▶ WHAT YOU WILL DO
• a. In the text on inherited assets, write out the passage starting with "I know it sounds" and going on through "to avoid them.", swapping "pitfalls" for "traps".
• b. Write the next part of the text on inherited assets, picking up after its final sentence.

▶ TEXT EXCERPT
The third most common asset to be inherited is one or more nonretirement accounts. Examples of these accounts could include trust accounts, transfer on death or payable on death accounts, also known as TOD or POD accounts, non-qualified annuities, and last but not least, cash, CDs, or bank accounts. The majority of these assets typically have the most liquidity and the easiest access to because, again, they're easy to get to and usually have preferential tax treatment. Another thing that would fall into this category would be life insurance proceeds, which are typically tax-free cash payments to the beneficiaries. As I said, if you are to receive an inheritance, these are the most common types of assets that you will likely have some mix of, and you'll want to know how to get them to play nice in the sandbox with what you already have.
I know it sounds weird that inheriting money can actually cause problems, but believe me, it does. This is even more the case if you stand to inherit Mom and Dad's business, which can lead your entire life in another direction, for better or worse. But I digress. We will save that for another episode. So now that we understand what's out there, I want to get into the most common costly issues or pitfalls I see arise when assets are passed to the next generations and how to try to avoid them.

▶ SOURCE MATERIAL
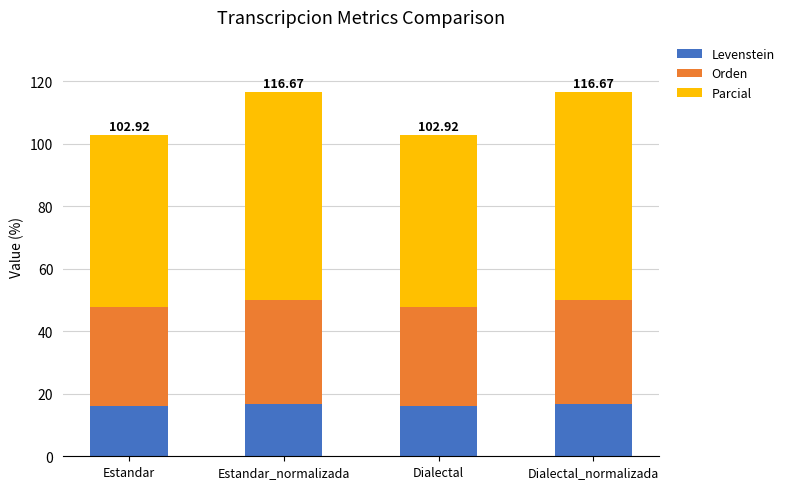

What is the total value across all series at Estandar?

102.9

▶ ANSWERS TO THE EXERCISE
• a.
I know it sounds weird that inheriting money can actually cause problems, but believe me, it does. This is even more the case if you stand to inherit Mom and Dad's business, which can lead your entire life in another direction, for better or worse. But I digress. We will save that for another episode. So now that we understand what's out there, I want to get into the most common costly issues or traps I see arise when assets are passed to the next generations and how to try to avoid them.

• b.
And I want to start with property. And this is where most of the inheritance mishaps can happen. The first thing you and your aging parents will want to understand is how to title their property according to what they want to have happen with it. As you likely know, properties have what are called deeds that can be titled in different ways. Typically the deed will be in their name or maybe joint with their spouse.
If a deed is titled Joint with Rights of Survivorship, for example, the property will pass directly to the surviving joint owner upon the death of the other owner and, therefore, typically not trigger any probate. The common issue, however, is that when one parent precedes the other, the surviving parent will often leave the deed in their own name alone. Then when they pass, the property often does go to probate, which can be a very lengthy and expensive process in most states. This, of course, will eat into the value you may inherit at the end of the process. If your parents have a trust, on the other hand, the estate attorneys who drafted that trust will often help title the deed in the name of the trust, which avoids probate and helps ensure the property passes to the intended heirs.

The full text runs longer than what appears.